** EXCERPT **
++++++++

Augustana's Dan Layus Leads With His Heart
Augustana's Dan Layus (left) radiated an effortless ease at Fitz Monday night.
Photos by Francisco Montes
Throughout the past ten years, singer Dan Layus has been the only constant member of Augustana through a number of lineup changes. For some bands, this is is one of the toughest roads to travel, especially once more die-hard fans get involved.
For Layus, however, it's been a chance to prove what he can do when left to his own devices. If his stop at Fitzgerald's on Monday was any indication, he's got plenty of tricks up his sleeves. Augustana took the stage around 9:15 p.m. for what would be a nearly 30-song, two-hour set.
Although Layus and company hail out of California, their sound is best defined as roots-rock. It feels almost too sincere to come from a state defined by its pull on men and women trying to make it big in entertainment. More like Nashville, but that might also have to do with Layus himself.

++++++++

** PROMPT A **
Please rewrite the entries below, starting at the line that contains "기본값으로 검색 및 쿼리" and ending at the last line of the entries, with "파이썬" replaced by "Python" and all else unchanged.

** DATASET RECORDS **
++++++++

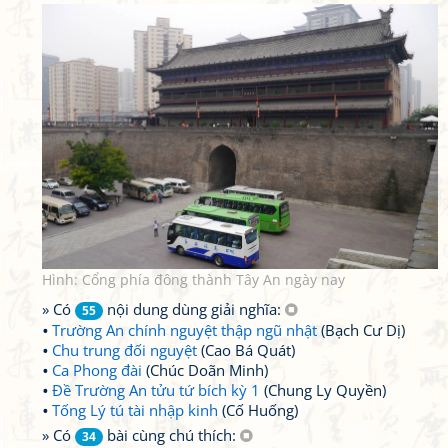
Hình: Cổng phía đông thành Tây An ngày nay
» Có
nội dung dùng giải nghĩa:
55
Trường An chính nguyệt thập ngũ nhật
(Bạch Cư Dị)
Chu trung đối nguyệt
(Cao Bá Quát)
Ca Phong đài
(Chúc Doãn Minh)
Đề Trường An tửu tứ bích kỳ 1
(Chung Ly Quyền)
Tống Lý tú tài nhập kinh
(Cố Huống)
» Có
bài cùng chú thích:
34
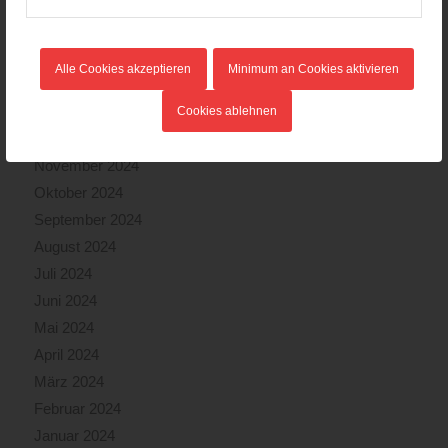
Mai 2025
April 2025
März 2025
Alle Cookies akzeptieren
Minimum an Cookies aktivieren
Februar 2025
Januar 2025
Cookies ablehnen
Dezember 2024
November 2024
Oktober 2024
September 2024
August 2024
Juli 2024
Juni 2024
Mai 2024
April 2024
März 2024
Februar 2024
Januar 2024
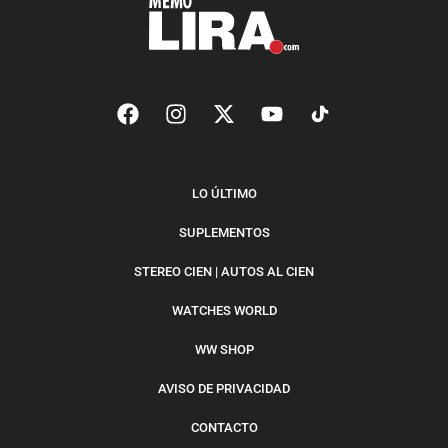
LO ÚLTIMO
SUPLEMENTOS
STEREO CIEN | AUTOS AL CIEN
WATCHES WORLD
WW SHOP
AVISO DE PRIVACIDAD
CONTACTO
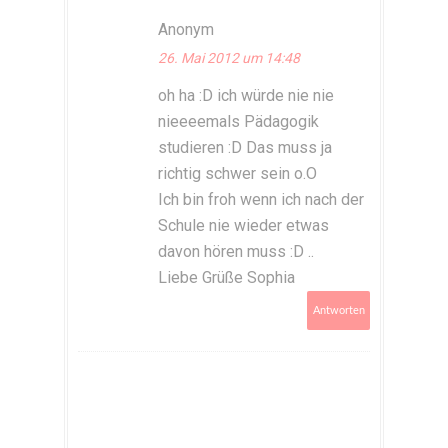
Anonym
26. Mai 2012 um 14:48
oh ha :D ich würde nie nie
nieeeemals Pädagogik
studieren :D Das muss ja
richtig schwer sein o.O
Ich bin froh wenn ich nach der
Schule nie wieder etwas
davon hören muss :D ..
Liebe Grüße Sophia
Antworten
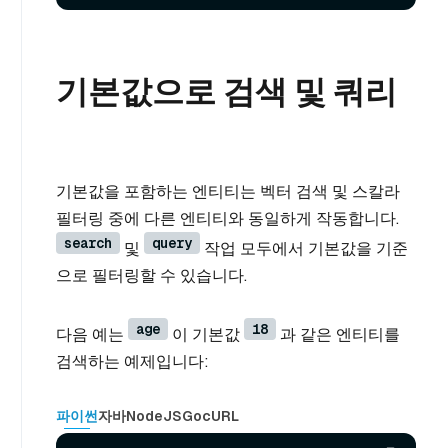
기본값으로 검색 및 쿼리
기본값을 포함하는 엔티티는 벡터 검색 및 스칼라
필터링 중에 다른 엔티티와 동일하게 작동합니다.
search
query
및
작업 모두에서 기본값을 기준
으로 필터링할 수 있습니다.
age
18
다음 예는
이 기본값
과 같은 엔티티를
검색하는 예제입니다:
파이썬
자바
NodeJS
Go
cURL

++++++++

** PROMPT B **
Write out the part of the concert review starting at "For Layus, however, it's" and ending at "30-song, two-hour set.", copying it word for word.

** WRITTEN REPLY A **
기본값으로 검색 및 쿼리
기본값을 포함하는 엔티티는 벡터 검색 및 스칼라
필터링 중에 다른 엔티티와 동일하게 작동합니다.
search
query
및
작업 모두에서 기본값을 기준
으로 필터링할 수 있습니다.
age
18
다음 예는
이 기본값
과 같은 엔티티를
검색하는 예제입니다:
Python
자바
NodeJS
Go
cURL

** WRITTEN REPLY B **
For Layus, however, it's been a chance to prove what he can do when left to his own devices. If his stop at Fitzgerald's on Monday was any indication, he's got plenty of tricks up his sleeves. Augustana took the stage around 9:15 p.m. for what would be a nearly 30-song, two-hour set.